The president of Haiti, Jovenel Moïse, was shot dead in his home by a group of armed men who also injured his wife, as per a statement made by the country’s interim prime minister on Wednesday.
While speaking to a local radio station, Claude Joseph authenticated that Moïse, 53, had been killed, saying the assault was carried out by an “armed commando group”.
He, later on in a televised national address, declared a state of emergency across the country and made a call for calm, saying that the sitch was under control.
Frantz Exantus, Haiti’s communications secretary, said police had caught the “presumed assassins”, but did not provide further details about the assassination or how many suspects had been arrested.
Officers, who were fighting with the group – as per the police chief’s statement – had shot four dead and another two arrested.
Police General Director Leon Charles said in his televised comments that security forces would not stop until they had all been dealt with.
I spoke today with Acting Prime Minister @claudejoseph03 to extend condolences on the death of President Moïse and express our wishes for First Lady Martine Moïse’s recovery.
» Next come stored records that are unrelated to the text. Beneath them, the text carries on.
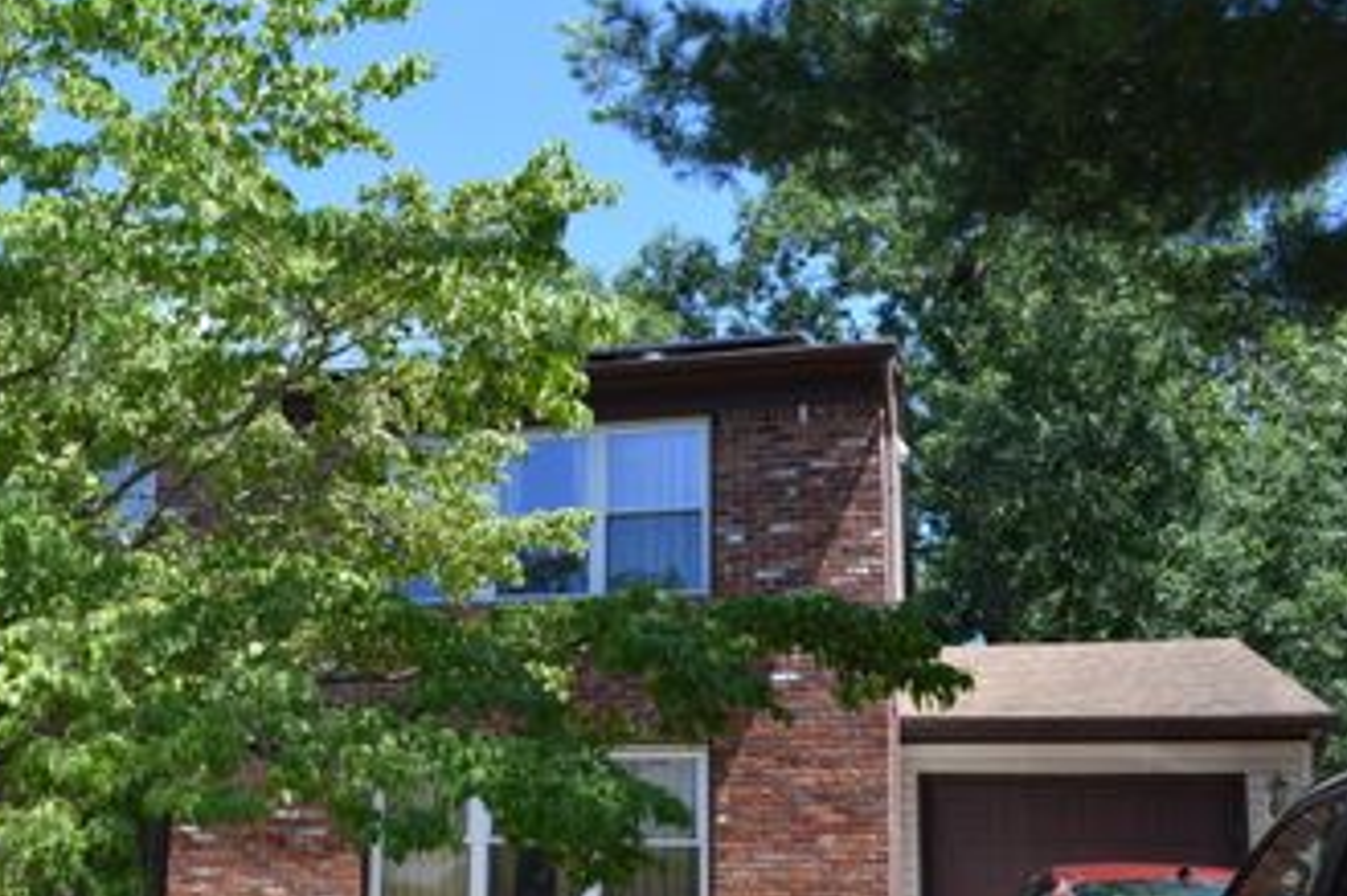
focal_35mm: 41
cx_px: 373
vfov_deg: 32.2
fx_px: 1533
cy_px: 630
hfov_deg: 46.1
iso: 100
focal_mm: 18
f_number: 6.3
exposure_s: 1/160
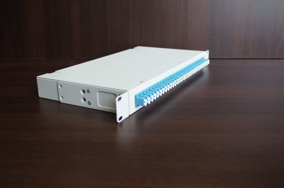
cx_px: 142
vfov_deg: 36.8
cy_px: 94
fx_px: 284
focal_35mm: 36
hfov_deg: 53.2
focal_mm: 24
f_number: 3.5
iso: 100
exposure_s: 1/40
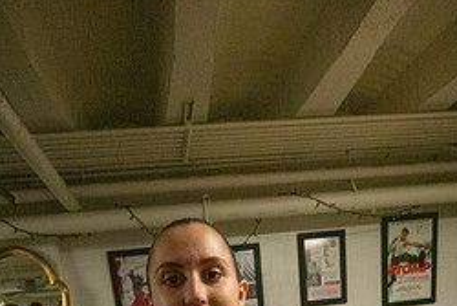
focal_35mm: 27
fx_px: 343
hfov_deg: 67.3
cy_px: 394
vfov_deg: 34.5
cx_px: 212
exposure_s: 1/500
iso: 12800
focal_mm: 15
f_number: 4
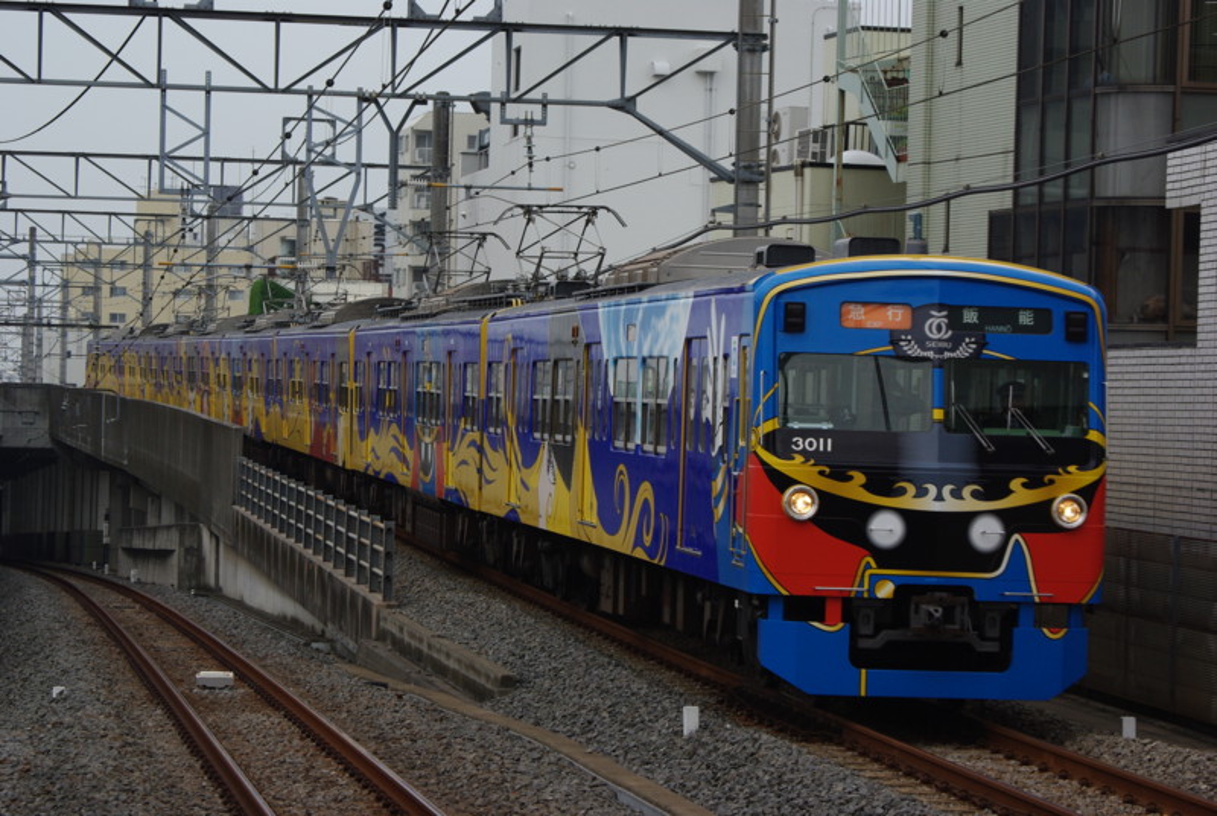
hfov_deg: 17.0
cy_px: 408
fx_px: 4063
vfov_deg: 11.5
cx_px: 608
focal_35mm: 120
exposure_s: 1/250
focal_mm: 80
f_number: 11
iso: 200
The United States remains firmly committed to supporting peace, democracy, and security in Haiti.— Secretary Antony Blinken (@SecBlinken) July 7, 2021
“We tackled them en route as they left the scene of the crime,” he said. “We have been battling with them since then.”
“They will be all killed or apprehended.”
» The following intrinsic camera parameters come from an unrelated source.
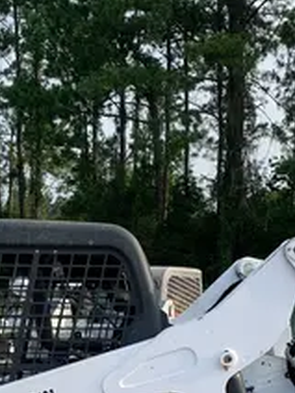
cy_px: 451
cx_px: 33
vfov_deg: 20.6
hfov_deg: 16.2
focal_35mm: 90
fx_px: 1023
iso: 25
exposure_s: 1/687
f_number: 1.8
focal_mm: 4.25
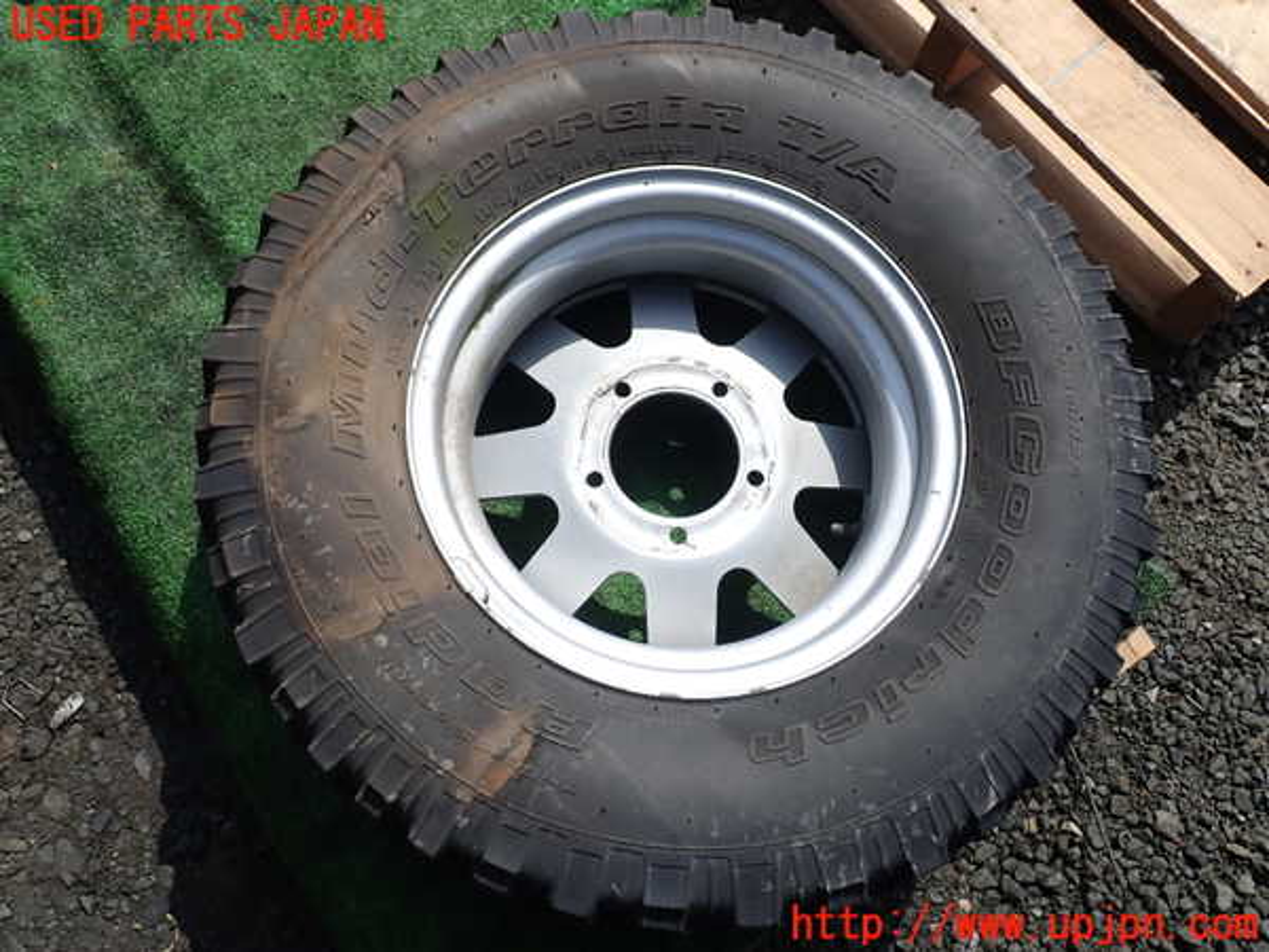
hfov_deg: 60.0
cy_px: 476
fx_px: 1100
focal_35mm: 30
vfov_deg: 46.8
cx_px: 634
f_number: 9
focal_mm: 5.4
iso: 100
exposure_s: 1/160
Haiti’s security forces engaged in a fierce gun battle with assailants who assassinated the President at his home overnight. The killing has plunged the already impoverished, violence-wracked country deeper into chaos.
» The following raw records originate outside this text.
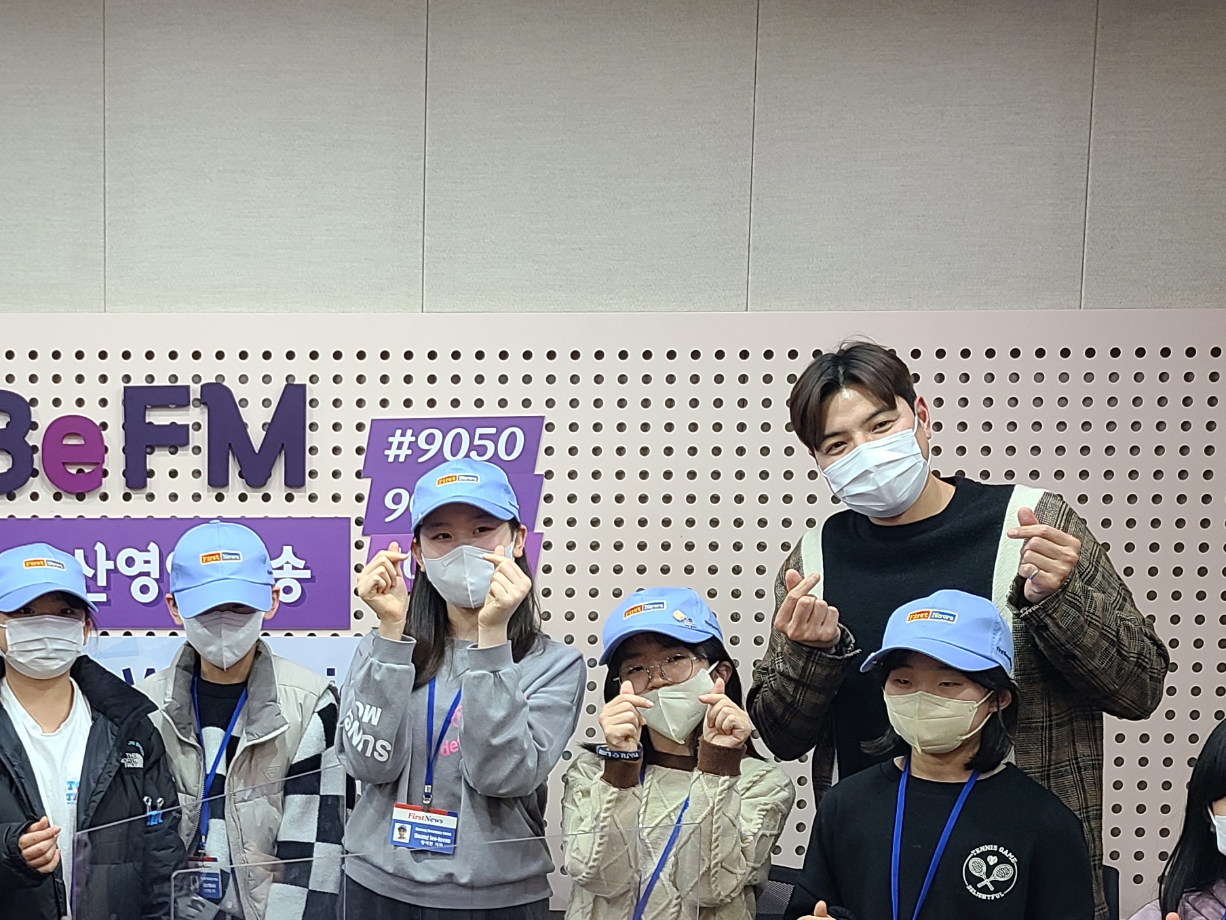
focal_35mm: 58
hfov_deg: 32.4
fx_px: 2055
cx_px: 261
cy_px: 698
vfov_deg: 24.9
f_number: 1.8
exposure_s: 1/60
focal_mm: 5.4
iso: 64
I strongly condemn the appalling assassination of President Moïse this morning. Canada stands ready to support the people of Haiti and offer any assistance they need.— Justin Trudeau (@JustinTrudeau) July 7, 2021
Moise, a 53-year-old former businessman, took office in 2017, was shot dead and his wife, Martine Moise, was severely wounded when heavily armed assassins stormed their home in the hills above Port-au-Prince at around 1 a.m. local time.
Bocchit Edmond, Haiti’s ambassador to the United States, told the press that the gunmen were masquerading as US Drug Enforcement Administration (DEA) agents.
“Everything that could go wrong went wrong,” said an expert on Haitian politics, Robert Fatton.